2. A wide range of factors have contributed to food disturbances

Canadian grocery stores faced supply constraints well before the trucking mandate was implemented, which was largely due to a mix of extreme weather, working conditions, COVID-19 outbreaks and logistics.

Severe floods in BC late last year destroyed large tracts of farmland in Fraser Valley, a major supplier of poultry, dairy products and products that had already been injured by forest fires earlier in the year.

The recent winter storms have not helped. Last week, as Toronto faced its biggest snowfall in more than a decade, local merchants reported delayed deliveries due to trucks unable to navigate icy and unploughed terrain.

COVID-19 outbreaks have meanwhile resulted in disturbances on farms and producers. A recent ban on new agricultural migrant workers in Windsor-Essex County, where most of Canada’s greenhouse products are grown, has likely contributed to a halt in production.

And the job revolution has also put pressure on the supply of food. While the trucking industry has faced a shortage of workers during the duration of the pandemic, workers’ strikes at food producers have affected supply.

A month-long strike at Kellogg’s at the end of last year may have contributed to a sub-supply of the brand’s grain products and other products in Canadian stores.

Disruptions will result in fewer opportunities rather than violent shortages

Do not store in stock.

Experts have assured Canadians that the vast majority of people – with the exception of those in remote areas who often rely on air shipments of products – will be able to put food on their table, just with fewer options.

“Consumers may not always find what they want at times, but they will always find what they need in the grocery store,” Charlebois said.

4. Supply chain problems, not consumer demand, drive food costs and disruption

Early in the pandemic, consumers’ storage of toilet paper and canned food left the grocery stores bare as households transformed their basements into self-designed apocalypse bunkers.

Now the availability issues are coming from the supply side. All of the above factors seem to offset the buying interest from traders significantly.

That’s what makes these issues so worrying, Charlebois said.

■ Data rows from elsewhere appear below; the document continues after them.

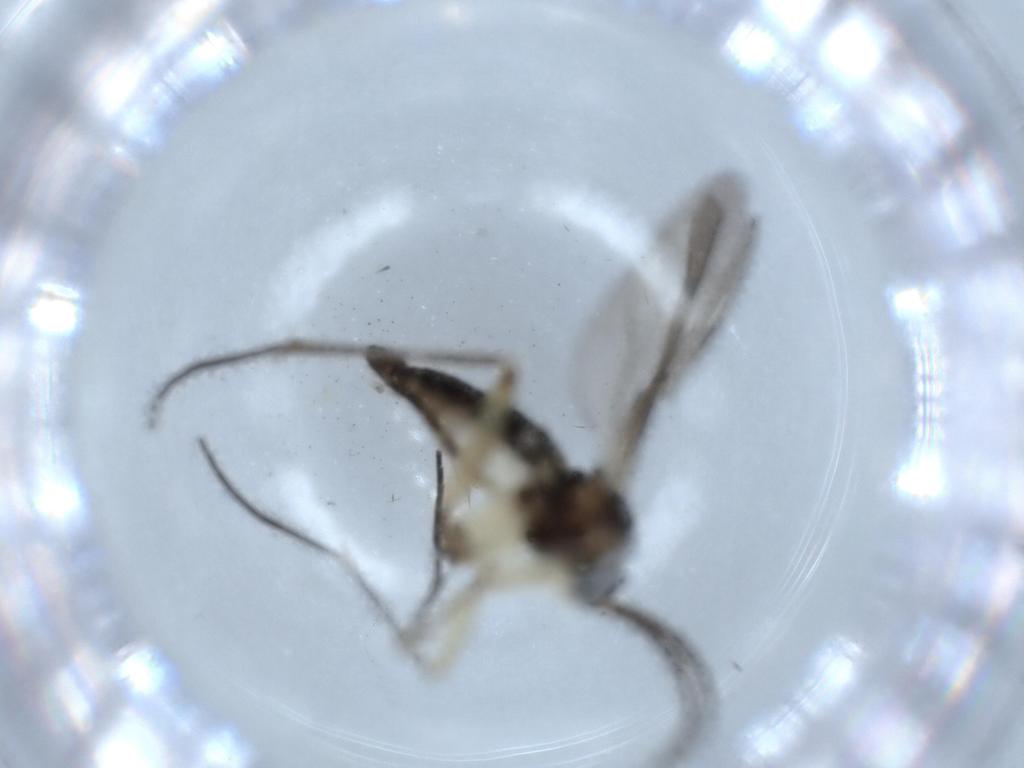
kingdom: Animalia
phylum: Arthropoda
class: Insecta
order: Diptera
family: Sciaridae
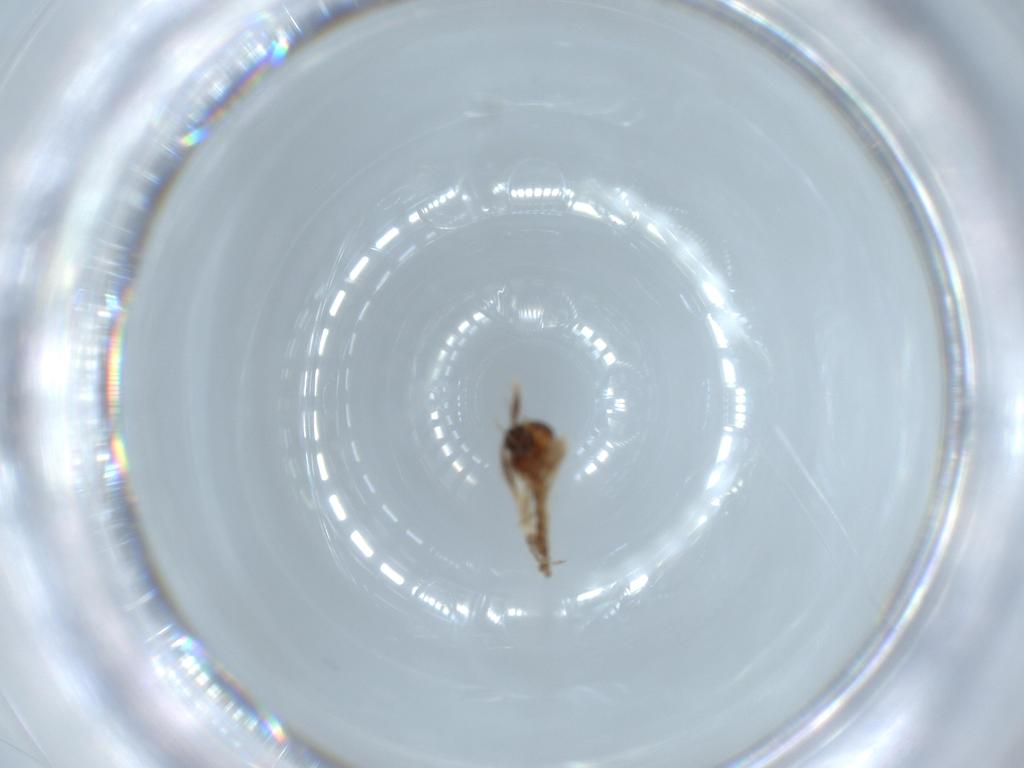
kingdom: Animalia
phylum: Arthropoda
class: Insecta
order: Diptera
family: Ceratopogonidae
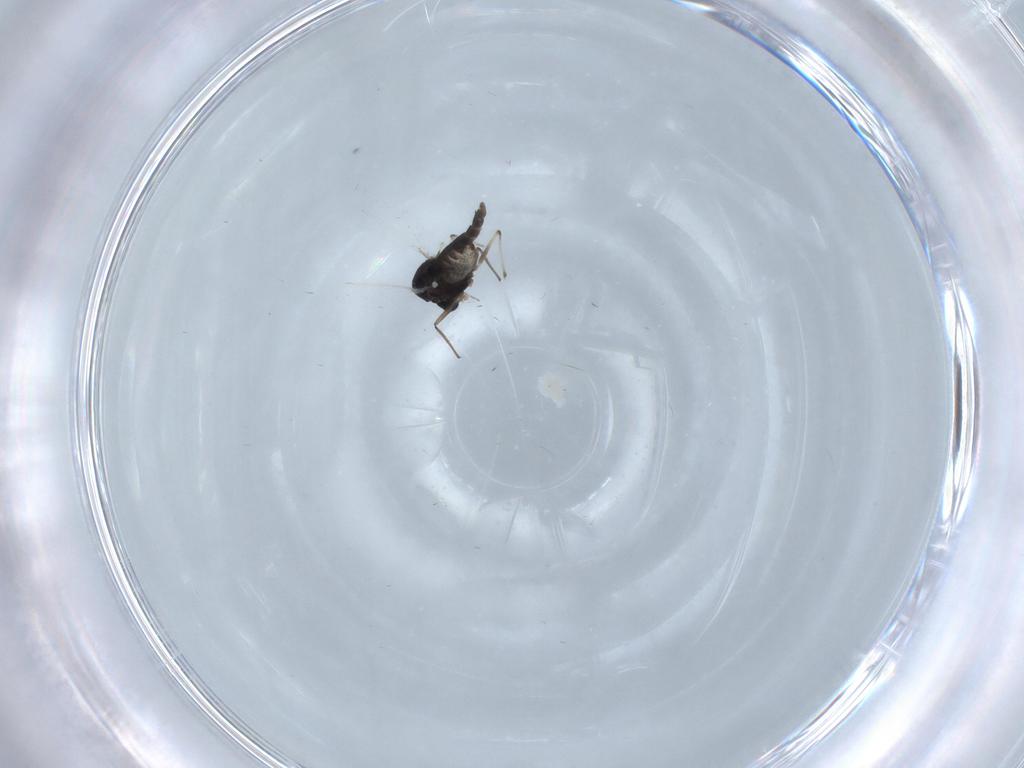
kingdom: Animalia
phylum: Arthropoda
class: Insecta
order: Diptera
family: Chironomidae
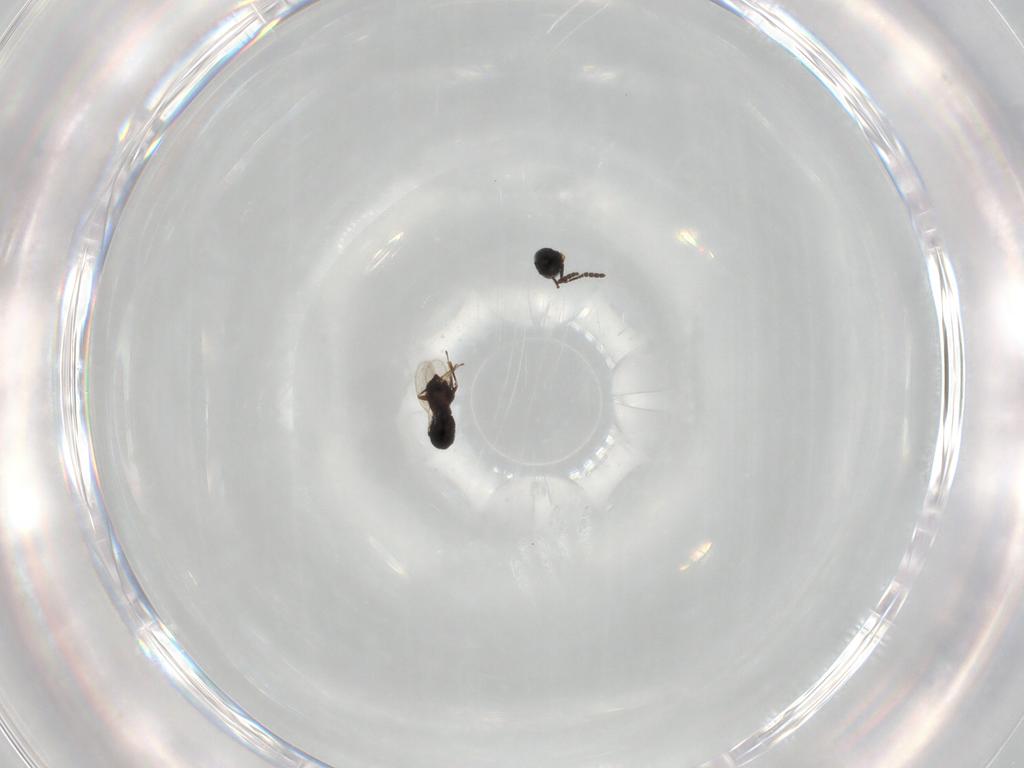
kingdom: Animalia
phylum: Arthropoda
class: Insecta
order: Hymenoptera
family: Scelionidae
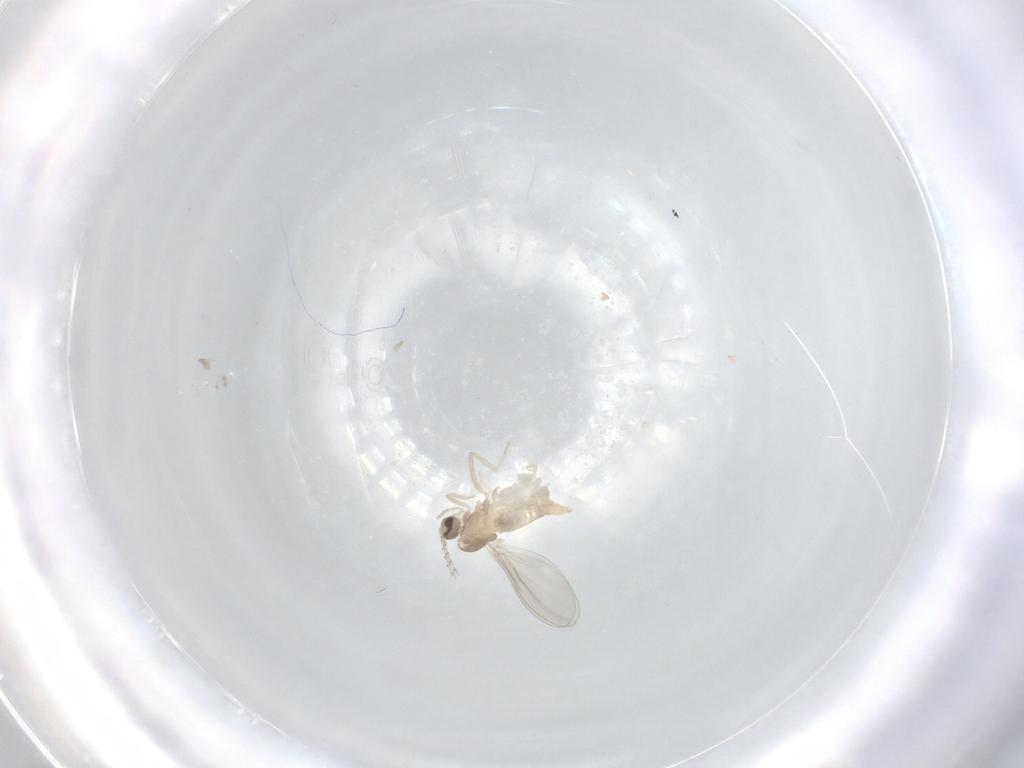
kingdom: Animalia
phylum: Arthropoda
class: Insecta
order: Diptera
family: Cecidomyiidae
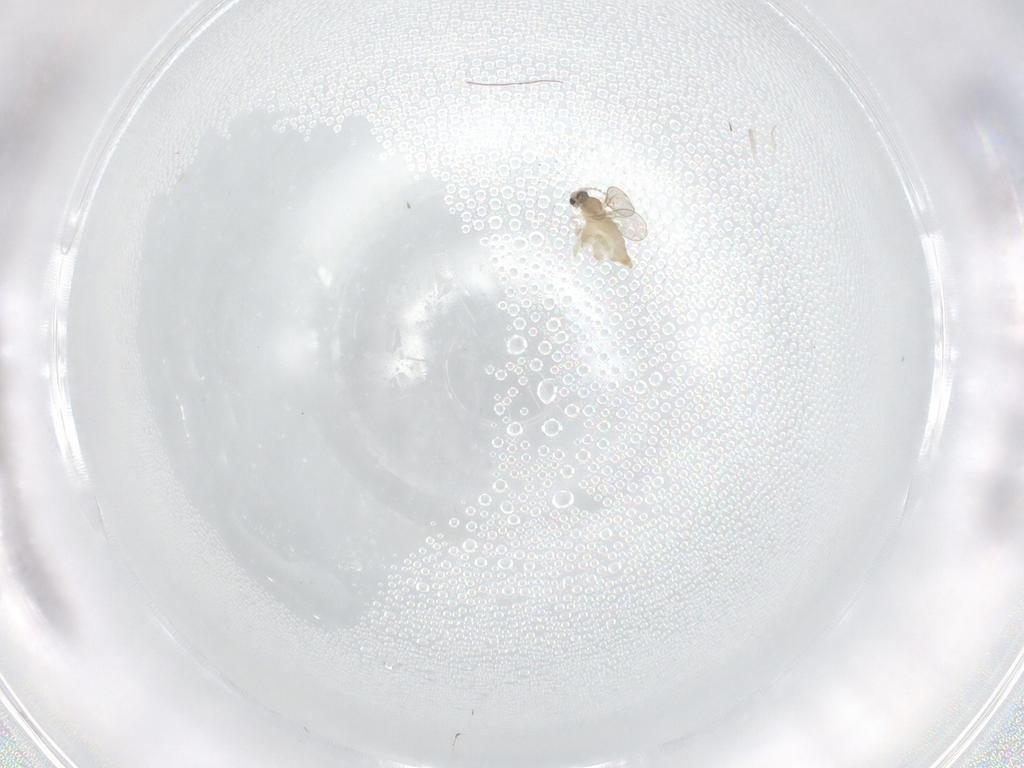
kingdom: Animalia
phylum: Arthropoda
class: Insecta
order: Diptera
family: Cecidomyiidae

“Lack of both toilet paper and food was the result of consumer panic combined with a collapsing food industry. This time it’s the supply chain’s challenges,” he said.

5. If you did not find the spinach you were looking for, try again tomorrow

Sometimes what appears to be a shortage is really just temporary low inventory. An empty shelf is not a sign of a widespread problem.

If you can not find cherry tomatoes in the supermarket, try the independent grocery store down the street, or come back tomorrow, experts advise.

You can also check with a store manager about the goods.

Anecdotally, a Metro production manager told me recently that they were missing spinach due to a COVID-19 outbreak at their distributor, along with some issues transporting goods during Toronto’s snowstorm.

Five days later, the item was back on the shelf.